GIVEN TEXT:
'''
Tuesday, July 2, 2013

Dawkins on Stability

Or, is Dawkins a Proto Object-Oriented Ontologist?

By the times I had finished up with Beethoven’s Anvil I had concluded that, before we can think about evolutionary change, we must think about stability. Change only makes sense, is only possible, against a stable foundation.

I had no sense that this was a particularly novel idea, but I had no explicit source for it ideas of others. It now seems possible, even likely, that I got it from Richard Dawkins, who dwells on in the second chapter of The Selfish Gene. I was reminded of this in J. T. Burman’s article, The misunderstanding of memes (Perspectives on Science 2012, vol. 20, no. 1, pp. 75-104).
'''
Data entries
'''
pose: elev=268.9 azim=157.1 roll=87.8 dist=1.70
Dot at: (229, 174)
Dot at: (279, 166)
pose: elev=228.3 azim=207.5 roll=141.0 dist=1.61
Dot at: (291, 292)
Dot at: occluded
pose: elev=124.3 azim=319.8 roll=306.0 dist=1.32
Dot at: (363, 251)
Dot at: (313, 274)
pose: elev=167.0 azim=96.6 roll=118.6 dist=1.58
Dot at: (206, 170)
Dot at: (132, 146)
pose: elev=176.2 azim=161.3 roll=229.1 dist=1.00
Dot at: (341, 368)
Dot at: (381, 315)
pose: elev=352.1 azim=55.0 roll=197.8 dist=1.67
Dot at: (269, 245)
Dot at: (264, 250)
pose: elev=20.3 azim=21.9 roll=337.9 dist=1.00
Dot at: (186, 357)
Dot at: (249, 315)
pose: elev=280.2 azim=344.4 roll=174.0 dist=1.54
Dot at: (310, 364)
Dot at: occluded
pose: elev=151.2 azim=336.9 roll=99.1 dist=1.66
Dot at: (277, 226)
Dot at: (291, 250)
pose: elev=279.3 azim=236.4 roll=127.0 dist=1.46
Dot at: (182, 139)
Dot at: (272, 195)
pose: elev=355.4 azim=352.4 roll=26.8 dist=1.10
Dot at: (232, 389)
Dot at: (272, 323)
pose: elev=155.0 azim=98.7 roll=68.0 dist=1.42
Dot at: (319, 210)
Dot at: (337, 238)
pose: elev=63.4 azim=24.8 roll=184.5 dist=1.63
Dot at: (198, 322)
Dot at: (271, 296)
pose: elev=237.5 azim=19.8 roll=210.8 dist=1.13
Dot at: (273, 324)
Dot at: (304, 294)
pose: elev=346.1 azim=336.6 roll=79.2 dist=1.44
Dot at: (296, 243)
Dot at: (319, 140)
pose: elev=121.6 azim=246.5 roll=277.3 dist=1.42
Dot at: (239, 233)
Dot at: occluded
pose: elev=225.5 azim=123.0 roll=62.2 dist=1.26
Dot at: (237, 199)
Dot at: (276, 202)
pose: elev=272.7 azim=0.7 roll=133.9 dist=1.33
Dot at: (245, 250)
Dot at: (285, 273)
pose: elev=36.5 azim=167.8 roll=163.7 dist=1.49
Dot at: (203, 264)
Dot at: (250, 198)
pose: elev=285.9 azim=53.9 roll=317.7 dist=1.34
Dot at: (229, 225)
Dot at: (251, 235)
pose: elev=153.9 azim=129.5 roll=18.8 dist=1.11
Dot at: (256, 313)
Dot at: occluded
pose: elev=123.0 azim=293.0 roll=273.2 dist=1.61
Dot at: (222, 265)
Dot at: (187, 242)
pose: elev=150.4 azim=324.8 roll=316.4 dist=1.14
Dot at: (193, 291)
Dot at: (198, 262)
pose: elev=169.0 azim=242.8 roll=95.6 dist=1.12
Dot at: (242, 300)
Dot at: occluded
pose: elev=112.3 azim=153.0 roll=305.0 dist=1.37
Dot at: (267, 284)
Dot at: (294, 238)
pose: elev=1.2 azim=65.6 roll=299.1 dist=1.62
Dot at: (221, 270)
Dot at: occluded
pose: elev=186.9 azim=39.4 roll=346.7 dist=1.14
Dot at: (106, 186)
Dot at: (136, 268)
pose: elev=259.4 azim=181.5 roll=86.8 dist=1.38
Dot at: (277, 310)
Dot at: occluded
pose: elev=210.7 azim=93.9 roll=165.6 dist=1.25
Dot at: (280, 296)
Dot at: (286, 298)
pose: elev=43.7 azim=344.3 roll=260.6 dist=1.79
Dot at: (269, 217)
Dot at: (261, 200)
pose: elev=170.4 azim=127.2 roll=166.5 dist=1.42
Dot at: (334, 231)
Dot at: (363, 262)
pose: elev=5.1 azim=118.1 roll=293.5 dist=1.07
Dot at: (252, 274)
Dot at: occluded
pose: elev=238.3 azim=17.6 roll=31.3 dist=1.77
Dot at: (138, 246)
'''
ACTION ITEM A:
Using the blog post on Dawkins and stability, decide whether each statement below agrees with it: (i) the writer had reached the conclusion about stability by the time of finishing Beethoven's Anvil; (ii) the writer regarded the idea as especially novel; (iii) Burman's article appeared in Perspectives on Science in 2012. Answer yes or no for each, and quote the words from the post that decide it.
ACTION ITEM B:
Go on with the blog post on Dawkins and stability, starting right after its final sentence.

TASK RESULT A:
(i) Yes: "By the times I had finished up with Beethoven’s Anvil I had concluded that, before we can think about evolutionary change, we must think about stability."
(ii) No: "I had no sense that this was a particularly novel idea"
(iii) Yes: "Perspectives on Science 2012, vol. 20, no. 1, pp. 75-104"

TASK RESULT B:
Here’s the second paragraph of that second chapter:
Darwin’s ‘survival of the fittest’ is really a special case of a more general law of survival of the stable. The universe is populated by stable things. A stable thing is a collection of atoms that is permanent enough or common enough to deserve a name. It may be a unique collection of atoms, such as the Matterhorn, that lasts long enough to be worth naming. Or it may be a class of entities, such as rain drops, that come into existence at a sufficiently high rate to deserve a collective name, even if any one of them is short-lived. The things that we see around us, and which we think of as needing explanation–rocks, galaxies, ocean waves–are all, to a greater or lesser extent, stable patterns of atoms. Soap bubbles tend to be spherical because this is a stable configuration for thin films filled with gas. In a spacecraft, water is spherical globules, but on earth, where there is gravity, the stable surface for standing water is flat and horizontal. Salt crystals tend to be cubes because this is a stable way of packing sodium and chloride atoms together. In the sun the simplest atoms of all, hydrogen atoms, are fusing to form helium atoms, because in the conditions that prevail there the helium configuration is more stable. Other even more complex atoms are being formed in stars all over the universe, and were formed in the ‘big bang’ which, according to prevailing theory, initiated the universe. This is originally where the elements on our world came from.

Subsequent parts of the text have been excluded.